◆ Excerpted passage:
-- Opening Marker --
Number theory

Just as in the case of set theory, our discussion of number theory will be strictly naive, e.g., we shall not develop $\mathbb{N}$ from axioms, we shall just assume that if $S\subset \mathbb{N}$ and $S\not= \emptyset$, then $S$ has a smallest element, etc. We first establish the division algorithm:

Theorem 1.2.1 (Division Algorithm)   : Let $a,b \in\mathbb{Z}$ with $b\not= 0$. Then there exist unique integers $q$ and $r$ such that

$$a = bq + r\ \ \ \ {\rm and}\ \ \ \ 0 \leq r < \vert b\vert .$$

Proof: Let

$$S = \{m\vert b\vert\ \vert\ m \in Z \ {\rm and}\ m\vert b\vert\leq a\}.$$

Note that $S\not= \emptyset$ because $-\vert a\vert \vert b\vert\in S$. The set $S$ must therefore contain a largest element, say $t\vert b\vert$ . Then, by the definition of $S$, $t\vert b\vert\leq a$. Putting $r = a - t \vert b\vert$ , we have

$$a = t \vert b\vert + r \ \ \ \ \ {\rm where} \ \ \ \ \ r \geq 0.$$ (1.1)

But $(t + 1)\vert b\vert = t\vert b\vert + \vert b\vert > t \vert b\vert$. Thus by the maximality of $t\vert b\vert$, $(t + 1)\vert b\vert\notin S$, so $(t + 1)\vert b\vert > a$. Hence

$$t \vert b\vert + \vert b\vert > t \vert b\vert + r$$

or $r < \vert b\vert$ . Finally let

$$q= \left\{ \begin{array}{cc} t, & {\rm if}\ \ b>0,\\ -t, & {\rm if}\ \ b<0, \end{array}\right.$$

So that $qb = t\vert b\vert$ if $b > 0$ and $qb = -tb = t(- b) = t\vert b\vert$ if $b < 0$. Thus by (1.1)
-- Closing Marker --
◆ Recorded data:
-- Opening Marker --
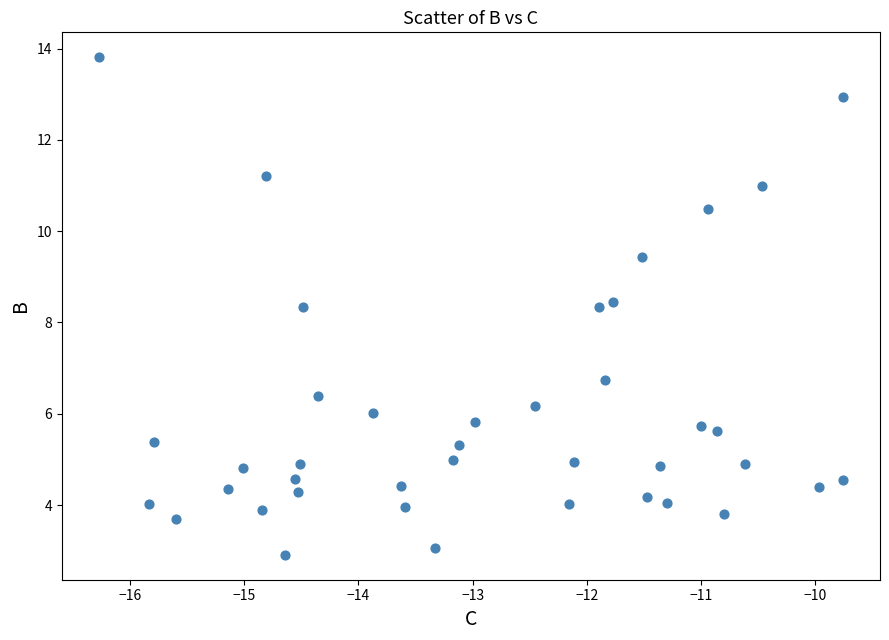

What is the range of Y values (max minus min)?

10.9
-- Closing Marker --
◆ Activity 1: Quote the number theory passage word for word, starting at "Theorem 1.2.1 (Division" and ending at "r \geq 0.$$ (1.1)".
◆ Activity 2: Write what comes next in the number theory passage, picking up after its final sentence.

◆ Exercise result 1:
Theorem 1.2.1 (Division Algorithm)   : Let $a,b \in\mathbb{Z}$ with $b\not= 0$. Then there exist unique integers $q$ and $r$ such that

$$a = bq + r\ \ \ \ {\rm and}\ \ \ \ 0 \leq r < \vert b\vert .$$

Proof: Let

$$S = \{m\vert b\vert\ \vert\ m \in Z \ {\rm and}\ m\vert b\vert\leq a\}.$$

Note that $S\not= \emptyset$ because $-\vert a\vert \vert b\vert\in S$. The set $S$ must therefore contain a largest element, say $t\vert b\vert$ . Then, by the definition of $S$, $t\vert b\vert\leq a$. Putting $r = a - t \vert b\vert$ , we have

$$a = t \vert b\vert + r \ \ \ \ \ {\rm where} \ \ \ \ \ r \geq 0.$$ (1.1)

◆ Exercise result 2:
$$a = qb + r \ \ \ \ \ {\rm where} \ \ \ \ \ 0 \leq r < \vert b\vert,$$

and the existence part of the theorem has been established.

Suppose now that

$$a = bq + r = bq + r$$

where $0 \leq r < \vert b\vert$ and $0 \leq r < \vert b\vert$. Then

$$r-r'=b(q'-q),$$ (1.2)

but $-\vert b\vert < r - r' < \vert b\vert$, which in conjunction with (1.2) implies $r - r' = 0$; thus $bq = bq'$, thus $q = q'$ (since $b\not= 0$). So we have uniqueness and our proof is complete. $\Box$

Let $a,b \in\mathbb{Z}$. We say that $b$ divides $a$, written $b\vert a$, if there exists a $c \in \mathbb{Z}$ such that $a = bc$. If $b$ does not divide $a$, we write $b \not\vert a$.

Definition 1.2.2   The greatest common divisor (g.c.d.) of two integers $a$ and $b$ is a positive integer $d$, denoted by $gcd (a,b)$, such that $d\vert a$ and $d\vert b$, and if $c$ is any integer such that $c\vert a$ and $c\vert b$, then $c\vert d$. (Here we assume that $a$ and $b$ are not both $0$; in that case, we define $gcd (0,0) = 0$.)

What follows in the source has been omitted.